According to one of a series of exhaustive studies done by the McKinsey & Co. consulting firm, we spend more on health care than the next 10 biggest spenders combined: Japan, Germany, France, China, the U.K., Italy, Canada, Brazil, Spain and Australia. We may be shocked at the $60 billion price tag for cleaning up after Hurricane Sandy. We spent almost that much last week on health care. We spend more every year on artificial knees and hips than what Hollywood collects at the box office. We spend two or three times that much on durable medical devices like canes and wheelchairs, in part because a heavily lobbied Congress forces Medicare to pay 25% to 75% more for this equipment than it would cost at Walmart.

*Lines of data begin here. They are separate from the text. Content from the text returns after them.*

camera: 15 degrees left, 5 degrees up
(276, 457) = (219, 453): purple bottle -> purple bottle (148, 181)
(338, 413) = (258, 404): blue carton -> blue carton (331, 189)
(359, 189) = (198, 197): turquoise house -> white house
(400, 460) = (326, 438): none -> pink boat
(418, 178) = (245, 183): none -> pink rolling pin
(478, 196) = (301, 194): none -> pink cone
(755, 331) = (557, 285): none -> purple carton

Brill looks at the 344-page hospital bill charged a lymphoma patient that found a charge of single Tylenol as $1.50; the pills are available for slightly more than a penny on Amazon. He found a charge to the patient of $13,702 for a cancer drug that MD Anderson, which buys in volume, can buy for $3,000 to $3,500 — a 400 percent markup. He cites the bill from Yale New Haven Health System for a woman's one-day trip to the ER when she slipped and fell in her back yard. She had a hairline fracture of her nose. CT scans, blood tests, doctor bills came to $9,418 — a sum the hospital said is fair "because everyone gets the same bill."
Brill also looks at charges by a Mercy hospital in Oklahoma — that's the system that includes Mercy Hospital in Hot Springs, the sale of which is being reviewed by the Vatican — for a one-day outpatient for minor surgery to put a spine stimulator in his back. The total: $87,000.

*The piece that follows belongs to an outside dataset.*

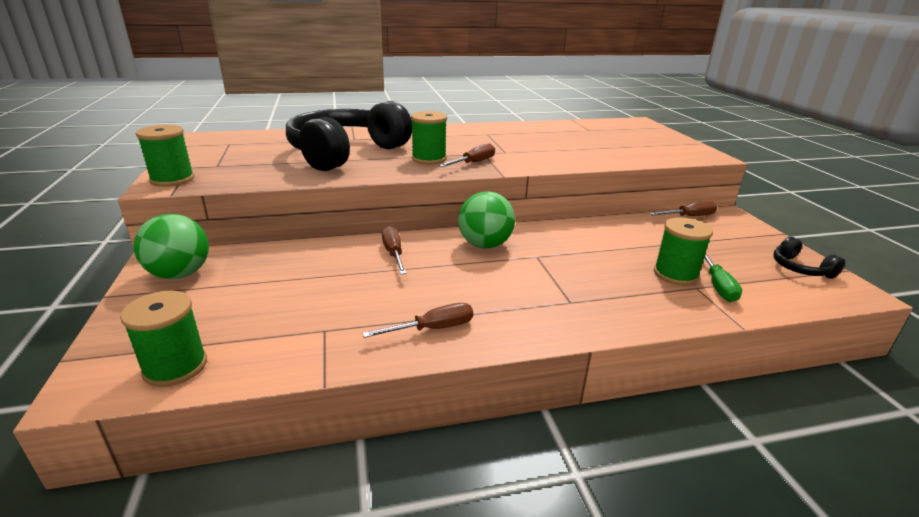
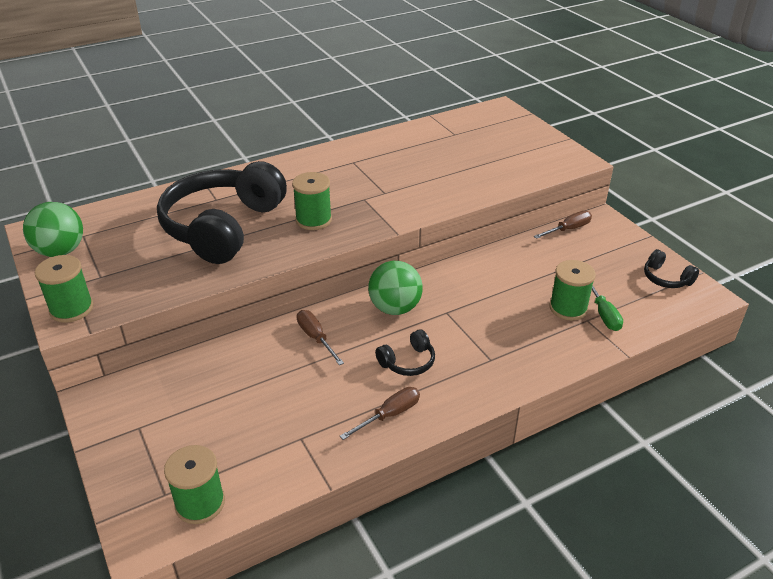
camera: 15 degrees left, 10 degrees up
(180, 274) = (128, 409): green ball -> green ball (61, 251)
(473, 163) = (361, 218): brown screwdriver -> none
(477, 287) = (408, 362): none -> black headphones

The big-ticket item for Steve H.’s day at Mercy was the Medtronic stimulator, and that’s where most of Mercy’s profit was collected during his brief visit. The bill for that was $49,237.

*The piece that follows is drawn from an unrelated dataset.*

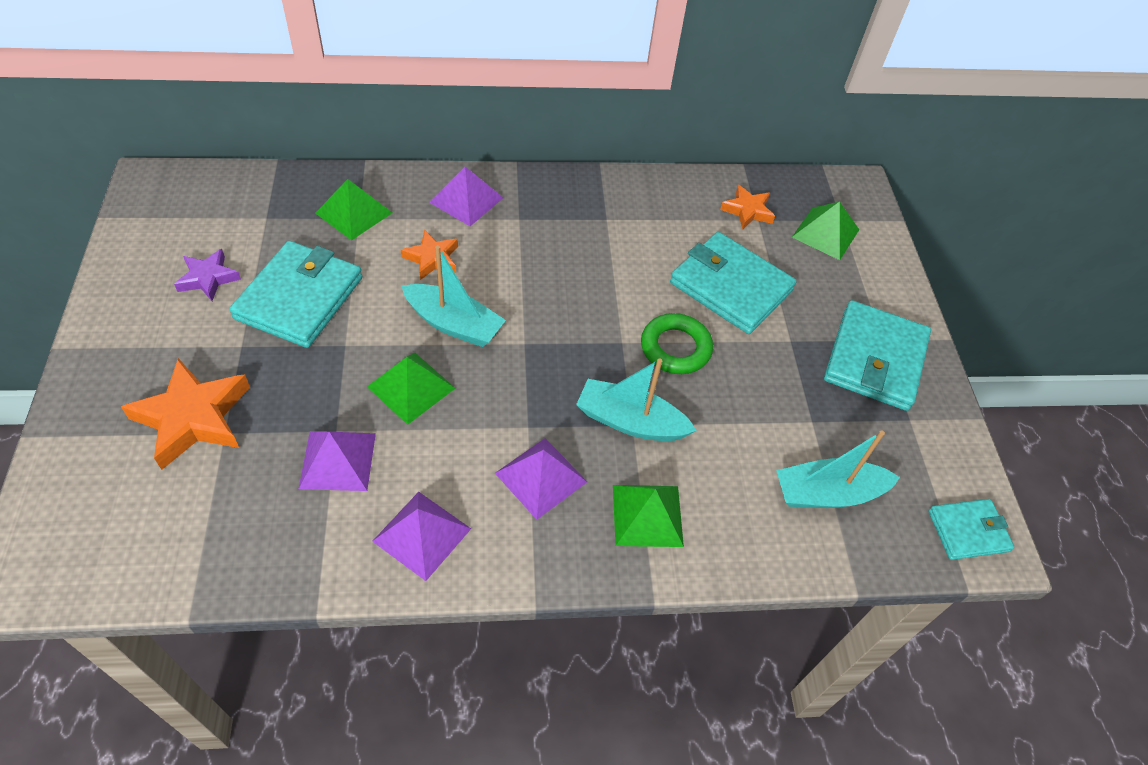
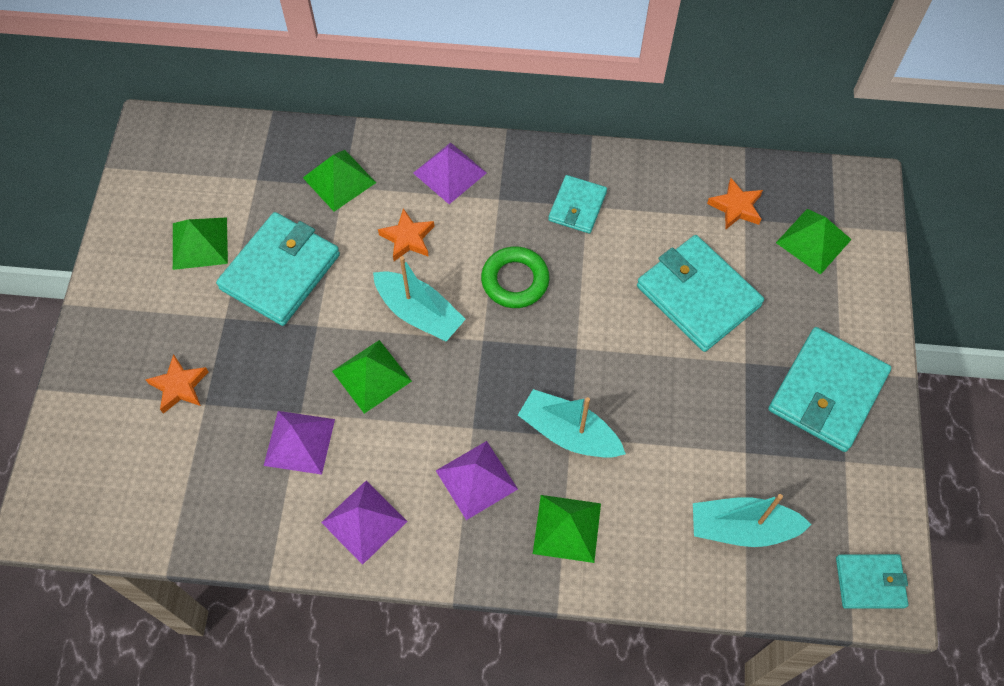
camera: 15 degrees right, 10 degrees up
(193, 418) = (179, 386): orange star -> orange star, size x0.58
(208, 278) = (200, 243): purple star -> green pyramid
(597, 220) = (577, 206): none -> turquoise wallet
(675, 348) = (628, 359): green ring -> green ring (515, 280)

According to the chief financial officer of another hospital, the wholesale list price of the Medtronic stimulator is “about $19,000.” Because Mercy is part of a major hospital chain, it might pay 5% to 15% less than that. Even assuming Mercy paid $19,000, it would make more than $30,000 selling it to Steve H., a profit margin of more than 150%. To the extent that I found any consistency among hospital chargemaster practices, this is one of them: hospitals routinely seem to charge 21⁄2 times what these expensive implantable devices cost them, which produces that 150% profit margin.
Mercy, a charitable non-profit, pays its top seven executives more than $1 million each; Brill cites from its IRS filings that its executive vice president made $3.4 million,
Brill concludes that the United States has a good model for healthcare delivery: Medicare. But, he writes,
The real issue isn’t whether we have a single payer or multiple payers. It’s whether whoever pays has a fair chance in a fair market. Congress has given Medicare that power when it comes to dealing with hospitals and doctors, and we have seen how that works to drive down the prices Medicare pays, just as we’ve seen what happens when Congress handcuffs Medicare when it comes to evaluating and buying drugs, medical devices and equipment. Stripping away what is now the sellers’ overwhelming leverage in dealing with Medicare in those areas and with private payers in all aspects of the market would inject fairness into the market. We don’t have to scrap our system and aren’t likely to. But we can reduce the $750 billion that we overspend on health care in the U.S. in part by acknowledging what other countries have: because the health care market deals in a life-or-death product, it cannot be left to its own devices.
Put simply, the bills tell us that this is not about interfering in a free market. It’s about facing the reality that our largest consumer product by far — one-fifth of our economy — does not operate in a free market.